Sucedió el año pasado, durante una práctica de las selecciones juveniles argentinas en el predio de la Asociación del Fútbol Argentino (AFA), en la periferia de Buenos Aires. A la espera de un partido del equipo de Lionel Scaloni, Lionel Messi pasaba el tiempo mirando un entrenamiento de los pibes. El 10 se cuida de emitir sentencias futbolísticas en público, pero esa vez verbalizó, al costado del campo de juego, un elogio que no pasó desapercibido para quienes estaban cerca. “Es bueno”, dictaminó como lo que es, un Zeus de la pelota, señalando a Franco Mastantuono, un mediapunta zurdo, elegante y de gran pegada, entonces un chico de 16 años.

——

▸ LISTA DE TAREAS
(1) Transcribe del texto sobre Franco Mastantuono el fragmento que va entre "Sucedió el año" y "de 16 años.", ambos incluidos.
(2) En una o dos oraciones, explica por qué Messi estaba mirando el entrenamiento de los juveniles, según el texto sobre Franco Mastantuono.

▸ REGISTROS PROPORCIONADOS
——

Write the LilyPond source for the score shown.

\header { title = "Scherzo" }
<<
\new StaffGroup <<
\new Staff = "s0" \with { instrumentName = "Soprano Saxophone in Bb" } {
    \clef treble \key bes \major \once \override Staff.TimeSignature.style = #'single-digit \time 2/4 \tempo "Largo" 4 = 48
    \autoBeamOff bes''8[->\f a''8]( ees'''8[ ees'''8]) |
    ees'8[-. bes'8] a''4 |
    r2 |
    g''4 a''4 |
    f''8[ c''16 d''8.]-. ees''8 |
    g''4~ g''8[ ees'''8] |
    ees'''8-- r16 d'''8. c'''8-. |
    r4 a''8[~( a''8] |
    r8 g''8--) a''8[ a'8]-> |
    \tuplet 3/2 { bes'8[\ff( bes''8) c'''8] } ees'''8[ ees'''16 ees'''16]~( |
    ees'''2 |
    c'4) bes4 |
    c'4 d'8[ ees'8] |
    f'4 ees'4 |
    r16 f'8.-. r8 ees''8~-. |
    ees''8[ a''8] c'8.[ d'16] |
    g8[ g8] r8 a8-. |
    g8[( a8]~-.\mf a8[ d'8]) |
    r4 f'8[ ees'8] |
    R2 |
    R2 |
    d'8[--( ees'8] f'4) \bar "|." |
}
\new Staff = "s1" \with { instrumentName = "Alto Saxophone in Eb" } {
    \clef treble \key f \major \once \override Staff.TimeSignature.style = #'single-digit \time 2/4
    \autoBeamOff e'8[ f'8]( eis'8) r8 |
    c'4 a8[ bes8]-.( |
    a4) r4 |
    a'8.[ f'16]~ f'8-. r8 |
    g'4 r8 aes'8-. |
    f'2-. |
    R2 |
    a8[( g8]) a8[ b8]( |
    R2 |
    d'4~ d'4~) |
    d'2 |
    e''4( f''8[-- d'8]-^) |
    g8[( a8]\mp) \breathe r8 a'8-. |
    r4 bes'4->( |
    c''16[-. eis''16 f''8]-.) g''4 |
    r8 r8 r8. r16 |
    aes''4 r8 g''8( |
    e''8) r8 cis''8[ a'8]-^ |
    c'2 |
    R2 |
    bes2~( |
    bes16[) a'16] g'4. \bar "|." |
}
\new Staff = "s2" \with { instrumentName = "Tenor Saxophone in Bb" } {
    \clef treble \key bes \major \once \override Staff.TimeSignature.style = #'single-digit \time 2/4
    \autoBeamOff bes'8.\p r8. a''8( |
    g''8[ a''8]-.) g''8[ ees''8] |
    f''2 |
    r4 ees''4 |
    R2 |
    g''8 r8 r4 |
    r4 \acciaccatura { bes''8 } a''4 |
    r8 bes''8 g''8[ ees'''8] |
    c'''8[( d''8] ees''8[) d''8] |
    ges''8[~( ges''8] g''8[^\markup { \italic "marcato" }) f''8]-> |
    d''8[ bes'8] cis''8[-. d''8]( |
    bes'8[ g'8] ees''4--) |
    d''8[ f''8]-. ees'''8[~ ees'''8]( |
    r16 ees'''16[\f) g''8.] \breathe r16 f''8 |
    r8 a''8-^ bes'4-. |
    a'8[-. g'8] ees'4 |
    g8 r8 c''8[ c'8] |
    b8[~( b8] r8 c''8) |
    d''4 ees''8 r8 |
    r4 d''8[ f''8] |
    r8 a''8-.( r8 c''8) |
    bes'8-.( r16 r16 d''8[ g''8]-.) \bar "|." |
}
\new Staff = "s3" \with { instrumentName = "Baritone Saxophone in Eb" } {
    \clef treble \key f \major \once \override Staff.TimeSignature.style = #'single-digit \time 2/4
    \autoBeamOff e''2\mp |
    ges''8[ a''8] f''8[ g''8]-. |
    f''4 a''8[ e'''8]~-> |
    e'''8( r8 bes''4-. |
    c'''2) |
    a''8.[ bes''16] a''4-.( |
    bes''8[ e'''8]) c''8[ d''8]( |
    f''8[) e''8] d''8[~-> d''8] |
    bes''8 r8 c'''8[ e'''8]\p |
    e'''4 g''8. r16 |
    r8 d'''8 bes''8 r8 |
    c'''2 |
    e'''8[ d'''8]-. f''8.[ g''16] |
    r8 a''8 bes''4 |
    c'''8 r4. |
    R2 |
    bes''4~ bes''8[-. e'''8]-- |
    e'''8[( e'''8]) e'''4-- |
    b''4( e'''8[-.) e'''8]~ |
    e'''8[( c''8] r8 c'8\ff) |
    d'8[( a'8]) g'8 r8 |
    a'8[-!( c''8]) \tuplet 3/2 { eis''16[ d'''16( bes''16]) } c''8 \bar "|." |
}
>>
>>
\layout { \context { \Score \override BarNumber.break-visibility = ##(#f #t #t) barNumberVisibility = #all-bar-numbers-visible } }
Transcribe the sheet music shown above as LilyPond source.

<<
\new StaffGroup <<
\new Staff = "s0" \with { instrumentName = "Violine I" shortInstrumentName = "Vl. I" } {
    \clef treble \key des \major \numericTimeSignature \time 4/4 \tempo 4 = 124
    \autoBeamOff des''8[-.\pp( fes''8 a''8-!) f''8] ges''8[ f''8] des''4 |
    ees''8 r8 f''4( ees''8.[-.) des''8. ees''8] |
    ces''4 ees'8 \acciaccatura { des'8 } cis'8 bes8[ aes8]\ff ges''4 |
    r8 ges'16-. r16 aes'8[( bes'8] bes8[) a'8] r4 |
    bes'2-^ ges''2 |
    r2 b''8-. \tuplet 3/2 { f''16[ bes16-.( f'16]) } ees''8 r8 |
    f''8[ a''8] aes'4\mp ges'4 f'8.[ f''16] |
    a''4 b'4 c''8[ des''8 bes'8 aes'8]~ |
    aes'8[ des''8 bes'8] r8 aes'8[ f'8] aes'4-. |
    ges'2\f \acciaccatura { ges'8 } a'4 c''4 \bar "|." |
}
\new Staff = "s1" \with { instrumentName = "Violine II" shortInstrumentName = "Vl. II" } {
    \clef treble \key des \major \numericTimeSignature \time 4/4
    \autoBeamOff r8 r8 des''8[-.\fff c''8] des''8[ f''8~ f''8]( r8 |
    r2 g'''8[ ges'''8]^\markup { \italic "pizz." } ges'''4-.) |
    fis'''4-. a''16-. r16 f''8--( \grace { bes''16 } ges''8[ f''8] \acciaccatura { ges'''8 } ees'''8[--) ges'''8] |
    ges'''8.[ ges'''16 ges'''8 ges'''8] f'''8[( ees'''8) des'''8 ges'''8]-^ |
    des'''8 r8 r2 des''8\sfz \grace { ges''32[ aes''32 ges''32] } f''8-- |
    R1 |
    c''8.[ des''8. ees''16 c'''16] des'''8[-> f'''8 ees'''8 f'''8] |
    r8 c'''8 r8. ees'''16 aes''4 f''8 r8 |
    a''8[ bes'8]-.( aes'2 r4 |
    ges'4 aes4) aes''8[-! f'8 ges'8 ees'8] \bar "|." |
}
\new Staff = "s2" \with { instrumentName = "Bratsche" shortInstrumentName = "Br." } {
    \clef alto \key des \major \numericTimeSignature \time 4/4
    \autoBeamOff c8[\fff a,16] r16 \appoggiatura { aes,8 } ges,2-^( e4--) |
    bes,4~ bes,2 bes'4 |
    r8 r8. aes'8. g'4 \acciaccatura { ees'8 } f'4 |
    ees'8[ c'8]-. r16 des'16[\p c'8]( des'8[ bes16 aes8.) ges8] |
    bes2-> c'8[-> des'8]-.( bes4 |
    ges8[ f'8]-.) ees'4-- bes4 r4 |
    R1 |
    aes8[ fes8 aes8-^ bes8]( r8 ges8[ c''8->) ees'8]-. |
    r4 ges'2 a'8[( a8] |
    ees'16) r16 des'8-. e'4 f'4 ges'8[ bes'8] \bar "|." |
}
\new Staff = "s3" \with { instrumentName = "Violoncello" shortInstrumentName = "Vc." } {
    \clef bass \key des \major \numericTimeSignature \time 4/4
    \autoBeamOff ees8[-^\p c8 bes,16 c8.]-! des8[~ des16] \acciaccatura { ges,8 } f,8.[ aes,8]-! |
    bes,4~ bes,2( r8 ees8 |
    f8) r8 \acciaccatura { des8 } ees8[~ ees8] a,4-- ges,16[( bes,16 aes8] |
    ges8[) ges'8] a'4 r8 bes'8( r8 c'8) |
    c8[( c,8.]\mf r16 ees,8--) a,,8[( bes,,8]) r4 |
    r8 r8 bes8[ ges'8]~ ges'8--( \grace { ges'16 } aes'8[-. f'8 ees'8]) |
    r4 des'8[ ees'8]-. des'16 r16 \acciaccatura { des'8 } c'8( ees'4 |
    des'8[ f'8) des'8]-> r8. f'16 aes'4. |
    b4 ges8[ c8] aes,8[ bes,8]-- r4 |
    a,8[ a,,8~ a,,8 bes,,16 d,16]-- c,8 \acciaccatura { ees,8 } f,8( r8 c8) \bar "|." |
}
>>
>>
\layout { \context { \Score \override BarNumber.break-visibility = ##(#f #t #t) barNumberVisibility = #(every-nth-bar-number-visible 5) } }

——

▸ SOLUCIONES
(1)
Sucedió el año pasado, durante una práctica de las selecciones juveniles argentinas en el predio de la Asociación del Fútbol Argentino (AFA), en la periferia de Buenos Aires. A la espera de un partido del equipo de Lionel Scaloni, Lionel Messi pasaba el tiempo mirando un entrenamiento de los pibes. El 10 se cuida de emitir sentencias futbolísticas en público, pero esa vez verbalizó, al costado del campo de juego, un elogio que no pasó desapercibido para quienes estaban cerca. “Es bueno”, dictaminó como lo que es, un Zeus de la pelota, señalando a Franco Mastantuono, un mediapunta zurdo, elegante y de gran pegada, entonces un chico de 16 años.

(2) Messi miraba la práctica de los pibes para pasar el tiempo mientras esperaba un partido del equipo de Lionel Scaloni en el predio de la AFA.